Tax shelters were a lucrative business in the 1990s, but as the Internal Revenue Service cracked down on investors, they turned around and filed suit against those who sold the shelters. One such suit was tentatively resolved this week with an attorney set to pay a fraction of what he earned toward the settlement.
Paul Daugerdas, a tax partner in the Chicago office of law firm Jenkens & Gilchrist of Dallas, allegedly earned $93 million in fees from 1999 through 2003, according to people who have seen documents in connection with the proposed settlement of the class-action litigation being overseen by the Federal District Court in Manhattan, the New York Times reported, adding that the total added up to nearly $19 million a year for Daugerdas.
Despite these earnings, the proposed settlement would order Daugerdas to pay just $3.9 million toward the $75 million settlement.
The lion's share of the $93 million is revenue from his tax shelter work, in which he designed and sold the questionable shelters to more than 1,100 clients and then offered legal advice as to their validity, the Times reported.
Tax shelters are complex investment deals intended to reduce or eliminate income taxes, the Times reported, adding they are illegitimate when they have no real business purpose. Daugerdas sold shelters with names such as Cobra (currency options bring reward alternatives), and Son of Boss, a variant on an earlier shelter called bond and options sales strategy, the Times reported.
Patrick Dorton, a spokesman for Mr. Daugerdas, wrote in an e-mail response to a Times reporter's questions: "Mr. Daugerdas has complied with all of his professional ethical obligations and responsibilities as an attorney at Jenkins & Gilchrist. All the tax work performed by Mr. Daugerdas was completely consistent with the tax law at the time and was vetted by other tax experts inside and outside the law firm."

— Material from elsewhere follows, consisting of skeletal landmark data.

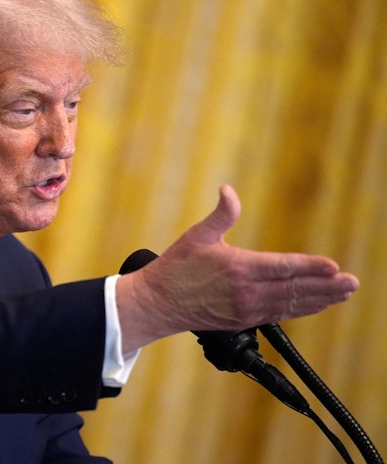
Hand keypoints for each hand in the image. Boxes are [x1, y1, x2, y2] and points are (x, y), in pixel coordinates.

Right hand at [115, 185, 358, 350]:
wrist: (158, 303)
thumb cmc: (175, 267)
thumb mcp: (197, 235)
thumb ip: (221, 214)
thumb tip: (228, 190)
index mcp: (237, 267)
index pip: (283, 267)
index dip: (311, 267)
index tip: (334, 266)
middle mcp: (246, 291)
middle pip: (294, 289)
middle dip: (327, 286)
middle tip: (352, 283)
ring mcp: (246, 309)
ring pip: (291, 305)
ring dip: (320, 300)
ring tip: (343, 294)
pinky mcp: (243, 320)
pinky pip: (279, 315)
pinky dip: (301, 309)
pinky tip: (315, 305)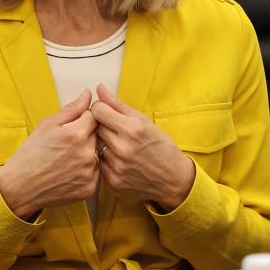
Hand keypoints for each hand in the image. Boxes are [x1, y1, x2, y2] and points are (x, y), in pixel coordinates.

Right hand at [0, 90, 98, 219]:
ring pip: (97, 153)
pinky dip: (86, 170)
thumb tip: (88, 94)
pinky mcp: (90, 188)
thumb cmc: (31, 154)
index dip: (82, 119)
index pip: (94, 116)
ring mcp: (90, 172)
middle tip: (66, 144)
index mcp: (77, 134)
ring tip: (67, 159)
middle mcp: (87, 153)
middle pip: (97, 134)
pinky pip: (96, 172)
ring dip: (88, 153)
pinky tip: (69, 171)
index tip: (71, 127)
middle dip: (86, 135)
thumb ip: (72, 109)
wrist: (20, 187)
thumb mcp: (47, 125)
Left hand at [91, 84, 195, 211]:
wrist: (173, 180)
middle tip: (115, 129)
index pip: (98, 111)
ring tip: (119, 145)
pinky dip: (106, 159)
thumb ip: (118, 105)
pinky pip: (99, 163)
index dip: (100, 108)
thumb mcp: (144, 121)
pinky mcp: (113, 181)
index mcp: (132, 129)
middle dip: (102, 125)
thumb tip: (99, 88)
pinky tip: (119, 159)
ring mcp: (117, 167)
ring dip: (103, 143)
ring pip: (95, 145)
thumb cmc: (161, 147)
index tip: (105, 111)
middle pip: (95, 127)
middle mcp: (123, 148)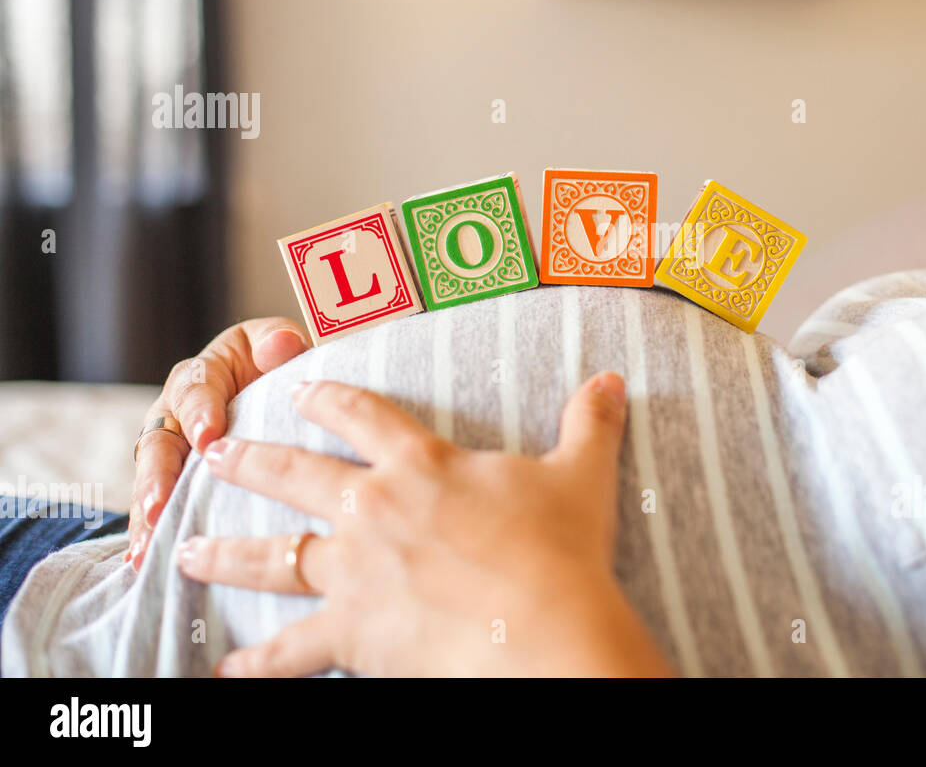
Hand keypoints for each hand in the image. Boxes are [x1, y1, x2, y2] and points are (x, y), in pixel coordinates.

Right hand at [128, 318, 311, 569]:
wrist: (280, 396)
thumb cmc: (279, 368)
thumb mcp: (278, 346)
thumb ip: (277, 342)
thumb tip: (282, 346)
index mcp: (202, 374)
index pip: (194, 389)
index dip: (199, 412)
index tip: (209, 438)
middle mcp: (176, 412)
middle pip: (158, 442)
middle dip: (158, 477)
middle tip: (159, 505)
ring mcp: (173, 451)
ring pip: (151, 482)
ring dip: (147, 516)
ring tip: (145, 550)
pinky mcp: (175, 483)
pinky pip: (158, 508)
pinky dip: (150, 535)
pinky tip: (142, 565)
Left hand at [176, 372, 673, 676]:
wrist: (539, 626)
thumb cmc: (560, 550)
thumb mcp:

On its website, trade publication Tax Analysts reported that Jenkens & Gilchrist reaped "in excess of $250 million.''
Thomas H. Cantrill, chairman of Jenkens & Gilchrist, declined to comment on any income figures yesterday, citing a confidentiality agreement in the settlement, the Times reported. "We thought the opinions we were issuing were correct at the time, but it's fair to say that the climate has changed dramatically since those days," he told the Times.